Dividends Reach $1 Trillion
We all know that money doesn’t exist and that it’s nothing more than virtual movements from one bank to another, but where is it all going exactly? Is it just fuelling the stock market, going round in circles and coming back to the original place it was in? The world’s biggest blue-chip companies have seen their dividend pay-outs top $1 trillion for the first time ever and yet there is not a lot of that filtering down into the economy. Where’s it all going?
Around the world, investors got the priceless sum of $1.027 trillion paid out in dividends in 2013. Never have dividends been so high and yet, there is nothing that seems to show that we are doing any better in terms of our growth or overall economic situation. Henderson Global Investors has just published a report showing that since 2009 dividends have increased by $310 billion and the total sum of the largest companies has never been better. There are some that must be getting a share of the pie that is overloaded with stodge and so much cream that they won’t know what to do with it. There’s no wonder that Facebook will snap up WhassApp for the unbelievable sum of $19 billion. The “incredibly valuable” app (in Mark Zuckerberg’s own words) will be adding to the portfolio of Facebook and bringing in greater returns on investors’ money (that’s the hope of the founder of Facebook, at least).
• For the first time ever it’s the Asia-Pacific region that has brought in the highest rate of growth for investors concerning dividends being paid out.
• The dividends from this region have increased by 79% since 2009.
• Global dividends have seen a rise of 43%.
• In 2009, global dividends stood at $717 billion.
• Australia is the best place to get dividends apparently, with a total pay-out worth $40.3 billion.

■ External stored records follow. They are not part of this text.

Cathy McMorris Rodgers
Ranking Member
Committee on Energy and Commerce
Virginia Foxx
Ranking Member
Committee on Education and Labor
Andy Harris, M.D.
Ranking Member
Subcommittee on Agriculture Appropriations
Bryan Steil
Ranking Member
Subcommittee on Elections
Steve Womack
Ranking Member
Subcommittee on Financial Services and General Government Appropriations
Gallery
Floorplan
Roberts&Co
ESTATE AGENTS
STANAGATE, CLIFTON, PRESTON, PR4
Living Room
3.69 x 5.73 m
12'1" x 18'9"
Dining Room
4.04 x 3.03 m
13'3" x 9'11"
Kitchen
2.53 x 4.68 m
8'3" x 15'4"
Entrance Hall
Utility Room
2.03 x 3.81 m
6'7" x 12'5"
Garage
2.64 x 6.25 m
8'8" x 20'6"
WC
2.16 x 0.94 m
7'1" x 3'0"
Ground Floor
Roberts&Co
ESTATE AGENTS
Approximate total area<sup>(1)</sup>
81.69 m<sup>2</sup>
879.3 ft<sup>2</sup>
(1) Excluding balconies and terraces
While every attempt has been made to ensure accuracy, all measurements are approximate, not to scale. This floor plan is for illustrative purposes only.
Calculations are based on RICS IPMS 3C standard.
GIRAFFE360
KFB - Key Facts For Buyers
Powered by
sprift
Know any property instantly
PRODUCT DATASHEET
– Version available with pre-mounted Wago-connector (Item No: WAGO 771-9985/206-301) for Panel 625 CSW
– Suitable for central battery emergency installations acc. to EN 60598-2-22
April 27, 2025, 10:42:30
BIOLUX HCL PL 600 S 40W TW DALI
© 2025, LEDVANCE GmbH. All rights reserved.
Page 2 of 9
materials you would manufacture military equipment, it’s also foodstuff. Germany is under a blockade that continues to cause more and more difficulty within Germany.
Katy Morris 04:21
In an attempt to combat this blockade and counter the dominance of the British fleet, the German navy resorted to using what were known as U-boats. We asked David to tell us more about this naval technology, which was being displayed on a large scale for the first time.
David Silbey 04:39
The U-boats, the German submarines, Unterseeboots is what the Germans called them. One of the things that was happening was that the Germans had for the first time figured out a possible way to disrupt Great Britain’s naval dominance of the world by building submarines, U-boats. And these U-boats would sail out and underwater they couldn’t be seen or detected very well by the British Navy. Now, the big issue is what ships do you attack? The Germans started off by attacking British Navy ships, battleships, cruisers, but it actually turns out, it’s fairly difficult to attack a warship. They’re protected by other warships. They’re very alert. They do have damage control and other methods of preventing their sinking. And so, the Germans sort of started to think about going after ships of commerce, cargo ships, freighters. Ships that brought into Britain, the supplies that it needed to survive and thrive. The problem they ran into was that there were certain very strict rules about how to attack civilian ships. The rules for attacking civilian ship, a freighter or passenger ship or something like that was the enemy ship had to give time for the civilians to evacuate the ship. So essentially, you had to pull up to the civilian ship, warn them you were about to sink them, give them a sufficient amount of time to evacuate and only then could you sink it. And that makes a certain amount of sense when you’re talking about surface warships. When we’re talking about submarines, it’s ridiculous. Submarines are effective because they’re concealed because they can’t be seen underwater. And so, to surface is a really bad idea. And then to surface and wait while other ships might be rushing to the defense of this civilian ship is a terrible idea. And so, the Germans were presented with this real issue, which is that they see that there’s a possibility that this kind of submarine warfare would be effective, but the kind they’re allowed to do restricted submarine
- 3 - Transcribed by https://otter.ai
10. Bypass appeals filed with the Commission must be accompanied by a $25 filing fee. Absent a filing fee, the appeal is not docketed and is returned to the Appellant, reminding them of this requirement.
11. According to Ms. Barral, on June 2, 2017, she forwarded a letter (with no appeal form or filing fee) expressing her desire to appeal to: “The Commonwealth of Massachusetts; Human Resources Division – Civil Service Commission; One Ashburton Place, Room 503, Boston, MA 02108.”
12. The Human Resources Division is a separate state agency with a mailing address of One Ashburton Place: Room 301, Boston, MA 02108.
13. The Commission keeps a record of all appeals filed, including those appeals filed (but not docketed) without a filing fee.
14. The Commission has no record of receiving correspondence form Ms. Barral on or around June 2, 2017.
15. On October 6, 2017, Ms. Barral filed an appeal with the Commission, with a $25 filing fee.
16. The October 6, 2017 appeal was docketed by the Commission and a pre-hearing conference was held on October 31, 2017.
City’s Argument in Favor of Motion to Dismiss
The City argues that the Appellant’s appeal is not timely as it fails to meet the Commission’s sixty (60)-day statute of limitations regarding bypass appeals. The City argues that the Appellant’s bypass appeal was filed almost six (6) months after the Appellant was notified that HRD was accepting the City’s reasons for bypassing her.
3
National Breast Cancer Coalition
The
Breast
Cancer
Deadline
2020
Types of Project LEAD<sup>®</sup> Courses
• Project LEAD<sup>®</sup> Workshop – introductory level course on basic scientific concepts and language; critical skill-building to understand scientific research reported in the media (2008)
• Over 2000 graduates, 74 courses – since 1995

• Australia saw a rise of 10.2% in 2013.
• As a measuring stick the USA only increased its dividend pay-outs by 1.1%.
• Hong Kong is second with $33 billion.
• Taiwan is the third best place with just $8.9 billion.
It’s the USA however that represents nearly 33% of the total pay-outs being made, at a grand total of $31.9 billion. US companies have increased their pay-outs by nearly 50% since 2009. Of course, you might not need to think very hard to see that it’s the financial sector that pays the most, paying out $218 billion. Only technology stocks have seen a bigger increase in percentage terms of their pay-outs to investors. This sector has rocketed by 15.5% standing at $62.2 billion for last year. Energy has been fairing rather well too with a total of $124.9 billion being paid out.
Europe has seen its dividend pay-out rise by 8% (excluding the UK) and this area now stands at $199.8 billion for 2013. According to Henderson Global Investors’ report the UK has seen an increase of 11% in the money being paid out in dividends, adding that this is disproportionate in comparison with the size of the UK economy and the economic activity of the country.
Whatever happened to the belief that companies liked re-investing (in particular US companies) so that they could develop research and come up with new ideas, building a stable economic outlook for the future? The Henderson Global Investors’ report has debunked that one lock, stock and barrel. Now, it’s more of ‘cut and run while you can’ rather than re-investing in the future. Today, it’s no longer a question of raking in the billions (let alone talking in millions, which we gave up long ago). Today, we can only talk in trillions.
What could you get for $1,000,000,000,000? Here are some ideas…
• 140 billion hours of labor in the USA.
• Take-on 18 million new teachers and pay them for the entire year.
• Ensure that Congress is running for the next 10 thousand years (perhaps we don’t need to add this to the list?).
• Be able to spend $1 million a day for the next three millenniums.
• Purchase 5.5 thousand US average homes…and so the list goes on.
The report by Henderson Global Investors will be published every quarter and was published for the 1st time today.